Document passage
>>>
I have a digital output, driven by the high-side driver with nominal voltage of 24V DC. The load current normally is below 100 mA. The output is monitored, so I can switch it off quickly if I detect a short circuit at the load side. The problem is that the driver itself is not protected and short-circuit makes it generating a lot of smoke. So what I need is a simple circuit at the output of the driver which:

  • has low resistance of below 10 Ω if output current is under 100 mA
  • rapidly increases its resistance to limit the driver current at 500 mA level or lower
  • withstand capability at short-circuit current shall be at least 20 ms for short circuit to be detected and driver switched off
  • has a working voltage of 50V or higher
  • has minimum components and cheap (0,20$ per channel max)
  • is not single-source supplier

I tried PTC resettable polyfuses, but they are too slow. Microchip's FP0100 should be good but it's expensive (I need at least 60 channels on my PCB). Bourns TBU series are also OK, but also expensive.
<<<
Extracted information
>>>
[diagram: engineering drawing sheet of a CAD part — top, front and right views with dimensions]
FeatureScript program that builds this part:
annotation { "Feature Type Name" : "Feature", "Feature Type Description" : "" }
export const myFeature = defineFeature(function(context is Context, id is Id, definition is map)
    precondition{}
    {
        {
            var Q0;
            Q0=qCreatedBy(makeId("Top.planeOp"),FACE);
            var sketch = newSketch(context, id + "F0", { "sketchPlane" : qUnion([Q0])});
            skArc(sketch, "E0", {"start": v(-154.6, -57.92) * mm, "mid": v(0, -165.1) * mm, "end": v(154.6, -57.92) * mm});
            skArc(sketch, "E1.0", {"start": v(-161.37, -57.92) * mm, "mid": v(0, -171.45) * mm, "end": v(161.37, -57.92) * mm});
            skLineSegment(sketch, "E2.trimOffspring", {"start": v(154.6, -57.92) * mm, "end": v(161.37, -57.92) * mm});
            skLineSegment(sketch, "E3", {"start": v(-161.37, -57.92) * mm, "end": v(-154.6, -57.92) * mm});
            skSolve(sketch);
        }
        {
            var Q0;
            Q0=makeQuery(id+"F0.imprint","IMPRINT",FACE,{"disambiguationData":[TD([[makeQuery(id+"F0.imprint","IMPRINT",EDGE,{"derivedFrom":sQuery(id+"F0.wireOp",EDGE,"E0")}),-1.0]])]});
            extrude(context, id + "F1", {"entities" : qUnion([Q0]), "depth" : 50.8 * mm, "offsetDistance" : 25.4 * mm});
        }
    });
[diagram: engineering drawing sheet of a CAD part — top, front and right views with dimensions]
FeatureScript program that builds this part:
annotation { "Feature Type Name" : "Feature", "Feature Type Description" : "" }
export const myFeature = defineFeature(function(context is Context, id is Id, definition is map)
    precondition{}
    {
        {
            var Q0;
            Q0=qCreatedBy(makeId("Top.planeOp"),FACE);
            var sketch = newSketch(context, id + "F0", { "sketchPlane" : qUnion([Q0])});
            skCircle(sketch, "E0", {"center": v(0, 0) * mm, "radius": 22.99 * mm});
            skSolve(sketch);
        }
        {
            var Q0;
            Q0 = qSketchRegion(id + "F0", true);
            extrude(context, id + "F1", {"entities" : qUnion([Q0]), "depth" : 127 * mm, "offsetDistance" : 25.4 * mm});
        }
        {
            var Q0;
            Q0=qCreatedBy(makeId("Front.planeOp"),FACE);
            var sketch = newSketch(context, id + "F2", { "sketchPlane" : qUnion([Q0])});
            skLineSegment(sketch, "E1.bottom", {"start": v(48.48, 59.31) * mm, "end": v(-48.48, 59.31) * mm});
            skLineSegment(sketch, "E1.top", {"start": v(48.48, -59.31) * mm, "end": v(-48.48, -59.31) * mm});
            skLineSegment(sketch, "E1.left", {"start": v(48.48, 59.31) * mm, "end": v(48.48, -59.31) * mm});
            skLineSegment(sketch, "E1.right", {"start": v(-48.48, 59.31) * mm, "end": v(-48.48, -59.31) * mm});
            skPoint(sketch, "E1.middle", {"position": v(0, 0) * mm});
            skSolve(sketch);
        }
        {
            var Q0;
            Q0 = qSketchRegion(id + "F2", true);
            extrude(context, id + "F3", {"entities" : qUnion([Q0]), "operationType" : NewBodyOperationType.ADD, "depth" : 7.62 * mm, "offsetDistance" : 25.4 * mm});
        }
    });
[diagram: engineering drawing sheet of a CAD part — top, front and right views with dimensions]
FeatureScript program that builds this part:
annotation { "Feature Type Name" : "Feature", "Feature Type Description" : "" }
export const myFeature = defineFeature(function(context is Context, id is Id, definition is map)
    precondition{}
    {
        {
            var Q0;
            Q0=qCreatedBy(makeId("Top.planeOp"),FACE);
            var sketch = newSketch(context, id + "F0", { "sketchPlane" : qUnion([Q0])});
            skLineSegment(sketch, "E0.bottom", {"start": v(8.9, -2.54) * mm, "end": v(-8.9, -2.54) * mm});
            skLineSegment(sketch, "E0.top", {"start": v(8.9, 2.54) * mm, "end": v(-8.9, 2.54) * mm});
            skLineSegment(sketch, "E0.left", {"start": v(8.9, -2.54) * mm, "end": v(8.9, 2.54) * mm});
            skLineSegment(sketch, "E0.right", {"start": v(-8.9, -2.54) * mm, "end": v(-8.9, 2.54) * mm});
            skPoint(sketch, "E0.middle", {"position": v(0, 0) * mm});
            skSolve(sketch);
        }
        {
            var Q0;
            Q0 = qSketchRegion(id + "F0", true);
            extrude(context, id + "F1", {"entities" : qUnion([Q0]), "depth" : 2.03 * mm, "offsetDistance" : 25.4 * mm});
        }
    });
<<<
Aim of the task
From the post on protecting a high-side driver output against short circuits, reproduce the stretch from "I have a digital" through "per channel max)" word for word.

Written answer
I have a digital output, driven by the high-side driver with nominal voltage of 24V DC. The load current normally is below 100 mA. The output is monitored, so I can switch it off quickly if I detect a short circuit at the load side. The problem is that the driver itself is not protected and short-circuit makes it generating a lot of smoke. So what I need is a simple circuit at the output of the driver which:

  • has low resistance of below 10 Ω if output current is under 100 mA
  • rapidly increases its resistance to limit the driver current at 500 mA level or lower
  • withstand capability at short-circuit current shall be at least 20 ms for short circuit to be detected and driver switched off
  • has a working voltage of 50V or higher
  • has minimum components and cheap (0,20$ per channel max)